The new Church is in keeping with the liturgical norms of the Roman Catholic Church. There is social as well as sacred space linked by a spacious welcoming narthex. The Baptismal Font and Pool are situated at the entrance to the sacred space. The Holy Oils of Chrism and of the Sick are kept in the Ambry close to the place of Baptism. Seating is provided for four hundred people and is arranged in such a way that nobody is more than six rows from the spinal sanctuary. The Presidential Chair, the Lectern and the Altar are of the same material emphasising the unity of our Eucharistic celebration. A generous space is provided for an organ and a variety of musical instruments.
The Blessed Sacrament Chapel gives honour and reverence to the Blessed Sacrament as well as providing an area for private adoration and prayer of the faithful. We enlisted the skills of Stephen Foster to create the magnificent ornate doors connecting it to the Church. Directly opposite the Blessed Sacrament Chapel is the Catechumenon Room which incorporates the Confessional and includes a facility for anonymous or open Confession.
Stained Glass has long been part of the ethos of our Church buildings. We are fortunate to have discovered Alex Le Rossignol bringing a valuable ecumenical dimension to our endeavour. Her designs for the oval windows in the Church, the Resurrection and the Annunciation, portray the central message of Christ as the Alpha and Omega and our dedication to Our Lady. The triplet windows depict something of St Vincent de Paul, St Louise de Marillac and St Francis Xavier, patrons of our two former Churches at Southgate Road, the first of which was destroyed by a bomb just at the end of the Second World War. Six children from the parish had direct input for these windows. In the Blessed Sacrament Chapel, the Cross window reminds us vividly of the cost of Christ’s sacrifice.
The Parish Centre comprises social space for small and large gatherings of parishioners and local needs.
This new Church has been made possible by the vision, dedication and unstinting hard work firstly of the original Steering Committee of the former Parishes of Our Lady of the Assumption and St Vincent de Paul and St Louise de Marillac, in consultation with our Diocesan Authorities who had the bigger picture always in mind. Secondly when the two parishes were amalgamated in 2002, the New Church Committee appointed the Architect and through Satellite Committees brought this work to completion.

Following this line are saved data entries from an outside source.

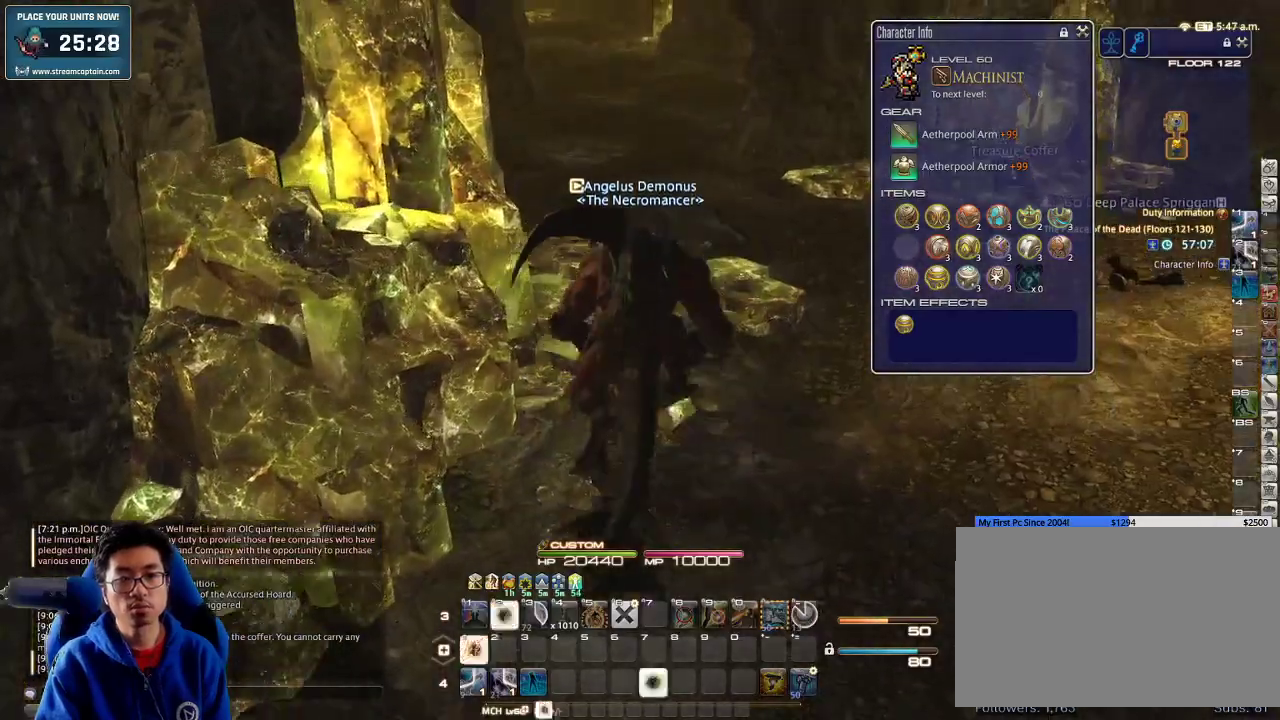
{"keys": ["w"], "events": []}
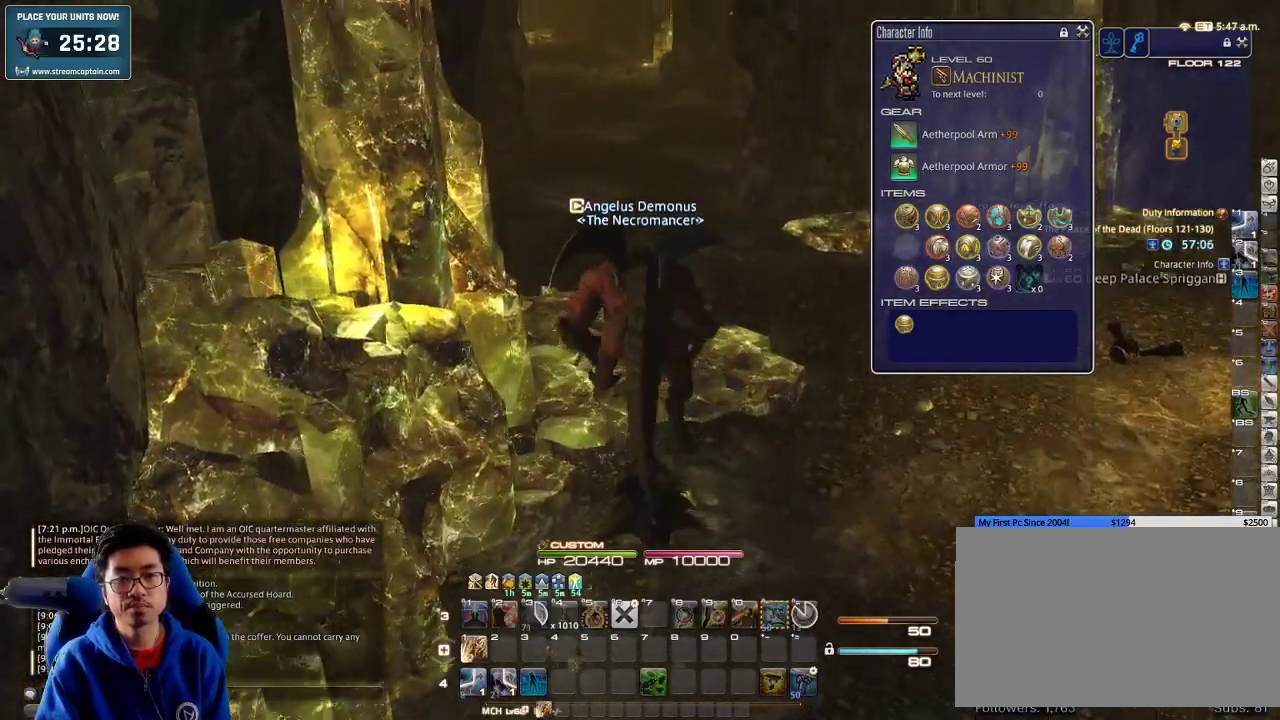
{"keys": ["w"], "events": []}
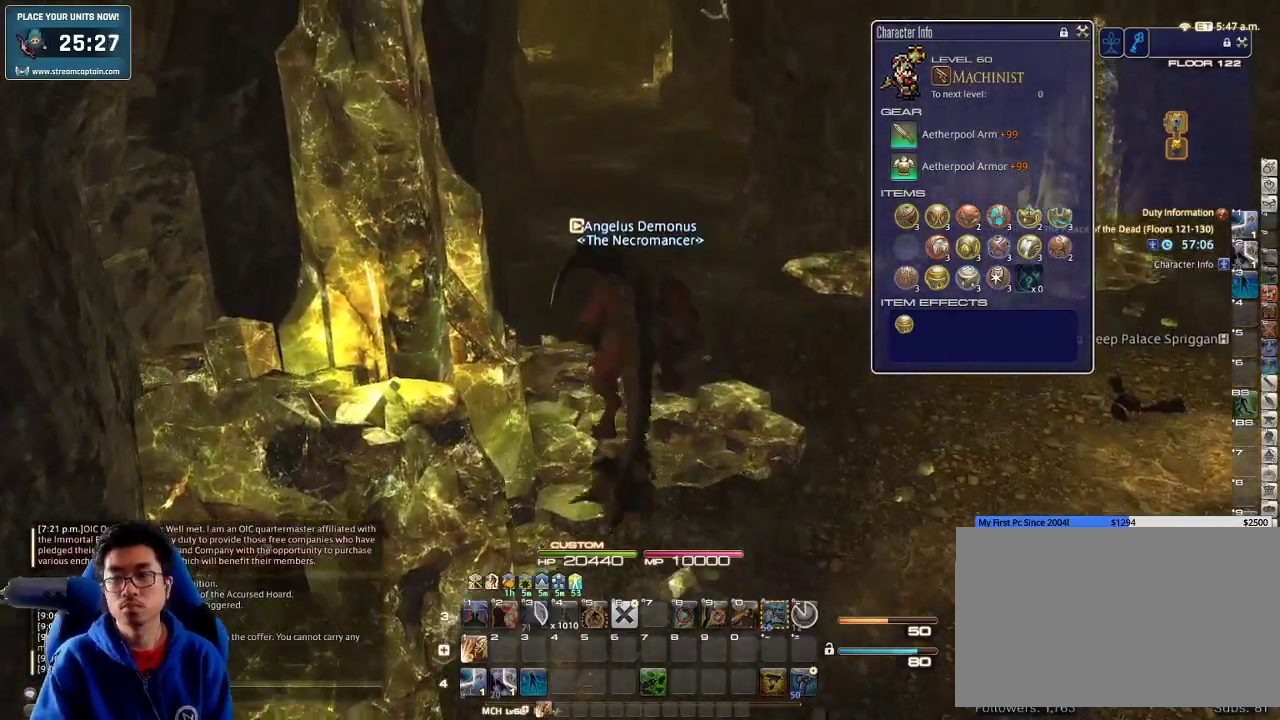
{"keys": ["w"], "events": [[67, "a", "down"], [200, "a", "up"]]}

Built on the site of the former Church of Our Lady of the Assumption (1950 – 2004) and embellished with numerous artefacts from the Church of Saints Vincent de Paul and Louise de Marillac including the Stations of the Cross and Tabernacle, the new Church stands as a symbol of a unified Catholic Community in Potters Bar. The following pages trace the development of this community in modern times. Our heartfelt prayers and gratitude go to all members of the community, past and present and to our benefactors living and dead.
May 2006 Fr Tim O’Connor, Parish Priest.
2005 September 24 The Foundation Stone was laid by Bishop James O’Brien.
2005 December 27 The Church of St Vincent de Paul and St Louise de Marillac was closed. Thereafter all Sunday Masses were held at Pope Paul School.
2006 April Holy Week celebrations took place in the new Church of Our Lady and Saint Vincent.
2006 May 19 Dedication of the new Church with Mass concelebrated by Cardinal Cormac Murphy O’Connor, Bishop James O’Brien, Fr Tim O’Connor, former parish priests and other clergy.